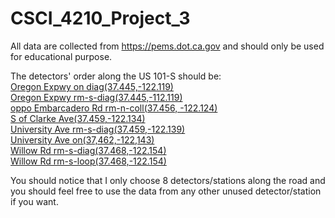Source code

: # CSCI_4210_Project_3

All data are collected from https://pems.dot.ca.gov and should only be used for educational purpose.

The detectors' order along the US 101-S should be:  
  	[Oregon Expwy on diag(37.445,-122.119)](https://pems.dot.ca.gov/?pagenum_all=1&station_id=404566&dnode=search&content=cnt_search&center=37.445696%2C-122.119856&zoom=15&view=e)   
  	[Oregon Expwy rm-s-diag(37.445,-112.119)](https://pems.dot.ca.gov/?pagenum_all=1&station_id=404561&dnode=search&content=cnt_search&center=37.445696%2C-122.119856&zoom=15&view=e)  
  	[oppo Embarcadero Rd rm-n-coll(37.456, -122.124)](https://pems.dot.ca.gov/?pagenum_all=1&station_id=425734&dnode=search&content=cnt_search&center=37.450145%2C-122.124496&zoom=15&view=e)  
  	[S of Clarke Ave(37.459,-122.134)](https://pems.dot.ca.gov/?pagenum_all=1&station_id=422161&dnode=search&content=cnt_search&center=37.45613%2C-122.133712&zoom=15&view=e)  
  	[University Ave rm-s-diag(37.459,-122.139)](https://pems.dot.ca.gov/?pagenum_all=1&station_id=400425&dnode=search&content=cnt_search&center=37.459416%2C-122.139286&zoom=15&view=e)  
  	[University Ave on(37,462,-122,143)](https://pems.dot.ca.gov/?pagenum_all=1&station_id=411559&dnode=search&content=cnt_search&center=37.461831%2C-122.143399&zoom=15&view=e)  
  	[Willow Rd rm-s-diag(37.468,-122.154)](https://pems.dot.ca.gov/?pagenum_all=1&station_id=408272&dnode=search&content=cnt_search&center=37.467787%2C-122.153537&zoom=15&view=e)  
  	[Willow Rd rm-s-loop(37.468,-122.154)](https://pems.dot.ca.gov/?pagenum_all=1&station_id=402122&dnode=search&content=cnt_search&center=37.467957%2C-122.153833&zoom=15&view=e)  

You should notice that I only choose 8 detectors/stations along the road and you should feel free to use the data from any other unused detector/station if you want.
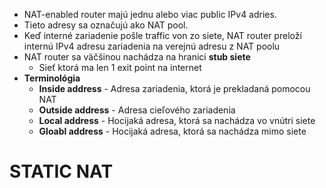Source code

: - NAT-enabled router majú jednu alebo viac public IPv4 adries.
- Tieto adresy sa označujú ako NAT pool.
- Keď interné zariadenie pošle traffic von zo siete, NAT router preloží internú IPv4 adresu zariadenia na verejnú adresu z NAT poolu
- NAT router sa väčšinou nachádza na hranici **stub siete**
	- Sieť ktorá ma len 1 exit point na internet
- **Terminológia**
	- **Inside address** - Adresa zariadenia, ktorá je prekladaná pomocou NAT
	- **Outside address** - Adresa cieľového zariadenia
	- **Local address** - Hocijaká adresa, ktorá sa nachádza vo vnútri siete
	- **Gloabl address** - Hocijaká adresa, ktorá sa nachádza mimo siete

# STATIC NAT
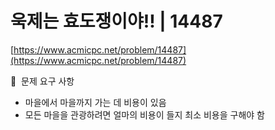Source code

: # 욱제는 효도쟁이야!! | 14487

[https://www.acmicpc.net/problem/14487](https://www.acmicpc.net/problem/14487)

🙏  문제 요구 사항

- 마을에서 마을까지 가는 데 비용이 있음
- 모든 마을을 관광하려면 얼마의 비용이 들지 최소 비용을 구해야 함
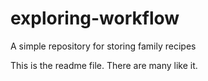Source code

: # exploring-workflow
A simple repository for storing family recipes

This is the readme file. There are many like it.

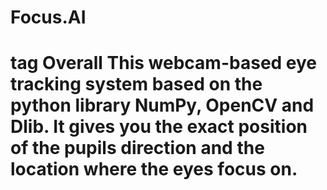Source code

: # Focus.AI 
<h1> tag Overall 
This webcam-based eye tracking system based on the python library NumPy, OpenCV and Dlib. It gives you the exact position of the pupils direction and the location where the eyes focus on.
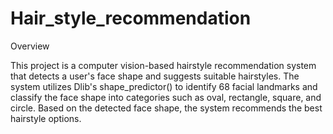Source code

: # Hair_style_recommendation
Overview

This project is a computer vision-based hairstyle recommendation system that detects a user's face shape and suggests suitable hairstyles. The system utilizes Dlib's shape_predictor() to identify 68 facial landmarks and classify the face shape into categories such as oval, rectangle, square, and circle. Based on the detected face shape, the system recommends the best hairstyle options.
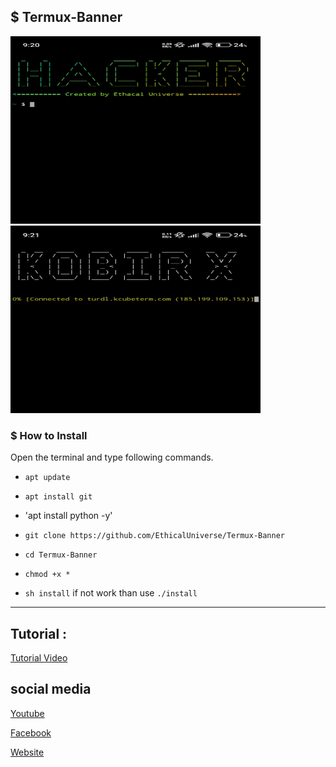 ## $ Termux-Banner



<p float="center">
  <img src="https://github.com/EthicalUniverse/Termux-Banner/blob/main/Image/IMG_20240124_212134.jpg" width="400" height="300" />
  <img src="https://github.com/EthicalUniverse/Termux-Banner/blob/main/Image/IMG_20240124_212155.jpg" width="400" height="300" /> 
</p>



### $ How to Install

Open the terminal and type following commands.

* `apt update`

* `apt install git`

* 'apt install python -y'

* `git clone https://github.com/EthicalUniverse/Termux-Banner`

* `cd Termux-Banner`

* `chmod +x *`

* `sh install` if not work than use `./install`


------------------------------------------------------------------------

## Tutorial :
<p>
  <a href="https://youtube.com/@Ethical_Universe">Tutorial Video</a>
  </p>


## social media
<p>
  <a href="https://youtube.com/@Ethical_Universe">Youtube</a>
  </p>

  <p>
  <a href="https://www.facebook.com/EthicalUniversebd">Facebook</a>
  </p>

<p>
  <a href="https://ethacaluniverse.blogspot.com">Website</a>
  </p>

§

EXERCISE BRIEF =
Set every entry down again word for word, but not the pictures.

SOLUTION FOR THIS PROBLEM =
Source code

: # CSCI_4210_Project_3

All data are collected from https://pems.dot.ca.gov and should only be used for educational purpose.

The detectors' order along the US 101-S should be:  
  	[Oregon Expwy on diag(37.445,-122.119)](https://pems.dot.ca.gov/?pagenum_all=1&station_id=404566&dnode=search&content=cnt_search&center=37.445696%2C-122.119856&zoom=15&view=e)   
  	[Oregon Expwy rm-s-diag(37.445,-112.119)](https://pems.dot.ca.gov/?pagenum_all=1&station_id=404561&dnode=search&content=cnt_search&center=37.445696%2C-122.119856&zoom=15&view=e)  
  	[oppo Embarcadero Rd rm-n-coll(37.456, -122.124)](https://pems.dot.ca.gov/?pagenum_all=1&station_id=425734&dnode=search&content=cnt_search&center=37.450145%2C-122.124496&zoom=15&view=e)  
  	[S of Clarke Ave(37.459,-122.134)](https://pems.dot.ca.gov/?pagenum_all=1&station_id=422161&dnode=search&content=cnt_search&center=37.45613%2C-122.133712&zoom=15&view=e)  
  	[University Ave rm-s-diag(37.459,-122.139)](https://pems.dot.ca.gov/?pagenum_all=1&station_id=400425&dnode=search&content=cnt_search&center=37.459416%2C-122.139286&zoom=15&view=e)  
  	[University Ave on(37,462,-122,143)](https://pems.dot.ca.gov/?pagenum_all=1&station_id=411559&dnode=search&content=cnt_search&center=37.461831%2C-122.143399&zoom=15&view=e)  
  	[Willow Rd rm-s-diag(37.468,-122.154)](https://pems.dot.ca.gov/?pagenum_all=1&station_id=408272&dnode=search&content=cnt_search&center=37.467787%2C-122.153537&zoom=15&view=e)  
  	[Willow Rd rm-s-loop(37.468,-122.154)](https://pems.dot.ca.gov/?pagenum_all=1&station_id=402122&dnode=search&content=cnt_search&center=37.467957%2C-122.153833&zoom=15&view=e)  

You should notice that I only choose 8 detectors/stations along the road and you should feel free to use the data from any other unused detector/station if you want.
Source code

: - NAT-enabled router majú jednu alebo viac public IPv4 adries.
- Tieto adresy sa označujú ako NAT pool.
- Keď interné zariadenie pošle traffic von zo siete, NAT router preloží internú IPv4 adresu zariadenia na verejnú adresu z NAT poolu
- NAT router sa väčšinou nachádza na hranici **stub siete**
	- Sieť ktorá ma len 1 exit point na internet
- **Terminológia**
	- **Inside address** - Adresa zariadenia, ktorá je prekladaná pomocou NAT
	- **Outside address** - Adresa cieľového zariadenia
	- **Local address** - Hocijaká adresa, ktorá sa nachádza vo vnútri siete
	- **Gloabl address** - Hocijaká adresa, ktorá sa nachádza mimo siete

# STATIC NAT
Source code

: # 욱제는 효도쟁이야!! | 14487

[https://www.acmicpc.net/problem/14487](https://www.acmicpc.net/problem/14487)

🙏  문제 요구 사항

- 마을에서 마을까지 가는 데 비용이 있음
- 모든 마을을 관광하려면 얼마의 비용이 들지 최소 비용을 구해야 함
Source code

: # exploring-workflow
A simple repository for storing family recipes

This is the readme file. There are many like it.

Source code

: # Focus.AI 
<h1> tag Overall 
This webcam-based eye tracking system based on the python library NumPy, OpenCV and Dlib. It gives you the exact position of the pupils direction and the location where the eyes focus on.
Source code

: # Hair_style_recommendation
Overview

This project is a computer vision-based hairstyle recommendation system that detects a user's face shape and suggests suitable hairstyles. The system utilizes Dlib's shape_predictor() to identify 68 facial landmarks and classify the face shape into categories such as oval, rectangle, square, and circle. Based on the detected face shape, the system recommends the best hairstyle options.
 ## $ Termux-Banner



<p float="center">
  <img src="https://github.com/EthicalUniverse/Termux-Banner/blob/main/Image/IMG_20240124_212134.jpg" width="400" height="300" />
  <img src="https://github.com/EthicalUniverse/Termux-Banner/blob/main/Image/IMG_20240124_212155.jpg" width="400" height="300" /> 
</p>



### $ How to Install

Open the terminal and type following commands.

* `apt update`

* `apt install git`

* 'apt install python -y'

* `git clone https://github.com/EthicalUniverse/Termux-Banner`

* `cd Termux-Banner`

* `chmod +x *`

* `sh install` if not work than use `./install`


------------------------------------------------------------------------

## Tutorial :
<p>
  <a href="https://youtube.com/@Ethical_Universe">Tutorial Video</a>
  </p>


## social media
<p>
  <a href="https://youtube.com/@Ethical_Universe">Youtube</a>
  </p>

  <p>
  <a href="https://www.facebook.com/EthicalUniversebd">Facebook</a>
  </p>

<p>
  <a href="https://ethacaluniverse.blogspot.com">Website</a>
  </p>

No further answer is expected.